The regression calibration and marginal likelihood approaches require validation data to estimate the distribution of the delay times. The conditional score method also requires validation data to estimate the variance covariance matrix of the exposure errors. A key assumption of any approach relying on validation data is the transportability of the distribution of the delay times in the validation sample to the population of interest. When this assumption is violated these estimators will likely incur more bias.

Further, the methods we consider assume that the distribution of delay times does not depend on subject characteristics. For instance, one could envision a scenario in which higher levels of exposure lead to more severe events, and therefore shorter delays between onset and hospital presentation or admission. Alternatively, the distribution of delay times may vary by patient demographics, such as gender, race/ethnicity, age at time of onset, or other factors. We explored this possibility in the Boston stroke study, but did not find any evidence that this heterogeneity exists in this population. Therefore, we did not pursue extensions of the methods to accommodate this complication. In practice, in situations in which validation samples are obtained by adjudicating true onset times in a subsample of the study population, one may prefer a stratified sampling scheme in which delay times are randomly sampled within population strata. In such a design, an interesting future research direction is the development of correction methods that incorporate non-saturated regression models for the delay time distributions as a function of patient characteristics.

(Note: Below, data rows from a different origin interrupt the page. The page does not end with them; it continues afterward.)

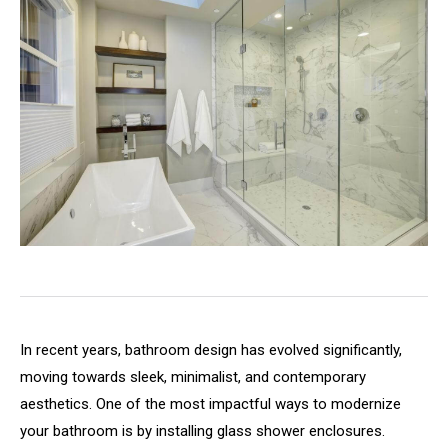
In recent years, bathroom design has evolved significantly,
moving towards sleek, minimalist, and contemporary
aesthetics. One of the most impactful ways to modernize
your bathroom is by installing glass shower enclosures.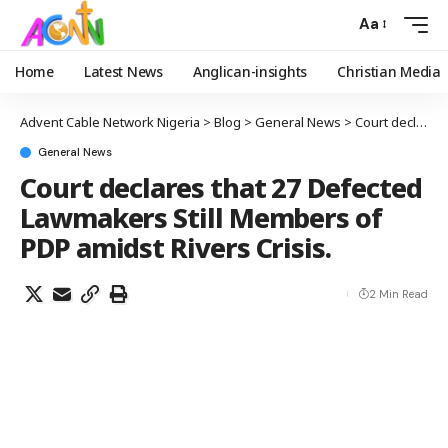
Aa
Home
Latest News
Anglican-insights
Christian Media
Advent Cable Network Nigeria
>
Blog
>
General News
>
Court declares that 27 Defected Lawmakers Still Members of PDP amidst Rivers Crisis.
General News
Court declares that 27 Defected
Lawmakers Still Members of
PDP amidst Rivers Crisis.
2 Min Read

Because our interest focused on evaluating the performance of potential correction methods for delay of onset in case-crossover studies, we ran all of our analyses using a pre-specified exposure metric: 24-hour average of PM_2.5 prior to onset. This assumption built on the primary finding of this study reported by Wellenius et al. (2012), who evaluated the association between exposure and outcome for a range of exposure averaging times and reported strong associations between onset and 24-hour exposure. In many environmental epidemologic settings, however, the relevant exposure timing is unknown and it is of interest to identify the times during which exposure is most strongly associated with onset. Several recent studies have employed distributed lag models (Gasparrini et al., 2009; Gasparrini, 2014) to address this question. An interesting direction for future research would be to extend the analytic frameworks proposed in this work to the setting in which the identification of exposure timing using distributed lag models is of primary interest.

It is well-known that traditional regression calibration corrections for measurement error are not strictly unbiased for nonlinear regression models (Carroll et al., 2006), but can work well in practice for logistic regression (Thoresen and Laake, 2000). In the case-crossover design, we also found that the regression calibration approach reduced a large amount, but not all, of the bias incurred by the naive approach under the simulation scenarios considered in Section 5. However, for larger effect sizes, the resulting estimator appeared to over-correct, in that the resulting biases were small but positive. Although overestimation of health effects provides stronger protections for public health, it can also lead to regulations that are difficult to defend, particularly to stakeholders who bear the costs of those regulations based on overstated health risks. Therefore, we recommend the second bootstrap stage to yield an approximately unbiased estimator in this setting. Given its computational simplicity, this estimator appears to be a promising approach to correct for the severe attenuation of effect estimates in case-crossover designs with delayed time of onset.